Table of Contents
- Wash hands
- Introduce self
- Ask Patient’s name, DOB and what they like to be called
- Explain examination and obtain consent
- Get a chaperone
- Expose and position patient (sitting first, then lying at 30˚)
- Patient: age, well/unwell, cachexia
Look with patient sitting over edge of bed
- Look for
- Local swelling
- Skin changes (erythema, dimpling, peau d’orange, scars)
- Nipple changes (Paget’s disease of the breast, inversion)
- Look in four positions
- Arms relaxed
- Hands rested on thighs
- Hands actively pressed into hips (tenses pectorals)
- Hands behind head leaning slightly forwards (to expose whole breast and accentuate dimpling)
- Also lift the breast to look in the submammary fold
Feel with patient lying
Position patient lying at 30˚. When examining the right breast, the patient’s right hand should be behind their head, and vice versa for the left. Ask if there is any pain first and start by examining the normal side.

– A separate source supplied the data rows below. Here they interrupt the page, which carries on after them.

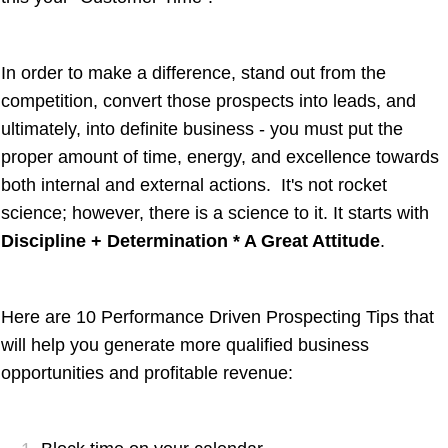
In order to make a difference, stand out from the
competition, convert those prospects into leads, and
ultimately, into definite business - you must put the
proper amount of time, energy, and excellence towards
both internal and external actions. It's not rocket
science; however, there is a science to it. It starts with
Discipline + Determination * A Great Attitude
.
Here are 10 Performance Driven Prospecting Tips that
will help you generate more qualified business
opportunities and profitable revenue:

- Examine using both hands, massaging the breast tissue using the whole of the palmar surface of your middle three fingers
- Move your hands in step-wise increments around breast in a systematic manner, e.g. a spiral motion from outside in
- Examine the axillary tail between your first two fingers and thumb
- Ask the patient to gently massage each nipple to attempt to express any discharge (yellow/green = infection; bloody = malignancy)
Ask patient to sit over the side of the bed again to examine the axillary lymph nodes.
Axillary lymph nodes
- To examine the right, ask the patient to hold your right biceps while you support the weight of their right arm at the elbow with your right hand
- Place your left arm over your right and place your left hand into their axilla
- Now palpate the apical, lateral, medial, anterior and posterior lymph node groups by firmly pressing the soft tissues and rolling them over the underlying harder tissues
- Repeat using opposite hands for the left side.
Supraclavicular lymph nodes
- Feel with your fingertips pressed into the supraclavicular fossae from anteriorly
- Thank patient and restore clothing
- Summarise and suggest further investigations you would consider after a full history
- Two week wait referral for triple assessment (examination + imaging + tissue sampling)
- Imaging depends on age: ultrasound if <35 years; mammogram if >35 years
- Tissue sampling depends on mass: fine needle aspiration if cystic; core biopsy if solid
Some viva questions
What are DCIS and LCIS?
What is Paget’s disease of the breast?
What are the benign differentials for a breast lump?